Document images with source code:

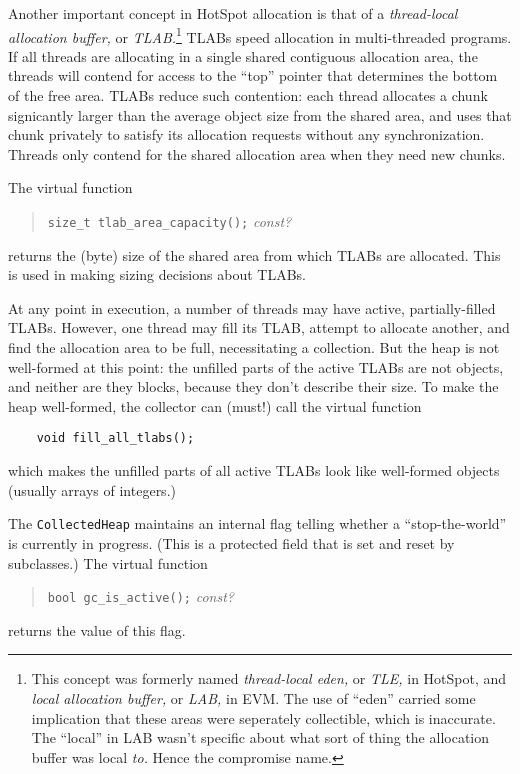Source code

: \documentclass{article}
\begin{document}
Another important concept in HotSpot allocation is that of a {\em
thread-local allocation buffer,} or {\em TLAB.}\footnote{This concept
was formerly named {\em thread-local eden,} or {\em TLE,} in HotSpot,
and {\em local allocation buffer,} or {\em LAB,} in EVM.  The use of
``eden'' carried some implication that these areas were seperately
collectible, which is inaccurate.  The ``local'' in LAB wasn't
specific about what sort of thing the allocation buffer was local {\em
to.}  Hence the compromise name.}  TLABs speed allocation in
multi-threaded programs.  If all threads are allocating in a single shared
contiguous allocation area, the threads will contend for access to the
``top'' pointer that determines the bottom of the free area.  TLABs
reduce such contention: each thread allocates a chunk signicantly
larger than the average object size from the shared area, and uses
that chunk privately to satisfy its allocation requests without any
synchronization.  Threads only contend for the shared allocation area
when they need new chunks.

The virtual function
\begin{quote}
  {\tt size\_t tlab\_area\_capacity();} {\em const?}
\end{quote}
returns the (byte) size of the shared area from which TLABs are
allocated.  This is used in making sizing decisions about TLABs.

At any point in execution, a number of threads may have active,
partially-filled TLABs.  However, one thread may fill its TLAB,
attempt to allocate another, and find the allocation area to be full,
necessitating a collection.  But the heap is not well-formed at this
point: the unfilled parts of the active TLABs are not objects, and
neither are they blocks, because they don't describe their size.  To
make the heap well-formed, the collector can (must!) call the virtual
function
\begin{verbatim}
    void fill_all_tlabs();
\end{verbatim}
which makes the unfilled parts of all active TLABs look like
well-formed objects (usually arrays of integers.)

The {\tt CollectedHeap} maintains an internal flag telling whether a
``stop-the-world'' is currently in progress.  (This is a protected
field that is set and reset by subclasses.)  The virtual function
\begin{quote}
  {\tt bool gc\_is\_active();} {\em const?}
\end{quote}
returns the value of this flag.
\end{document}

# ABOUT THIS EXERCISE
Repeat precisely the lines of the data starting at the one containing "well-formed objects (usually", last line included.

# TASK SOLUTION
well-formed objects (usually arrays of integers.)

The {\tt CollectedHeap} maintains an internal flag telling whether a
``stop-the-world'' is currently in progress.  (This is a protected
field that is set and reset by subclasses.)  The virtual function
\begin{quote}
  {\tt bool gc\_is\_active();} {\em const?}
\end{quote}
returns the value of this flag.
\end{document}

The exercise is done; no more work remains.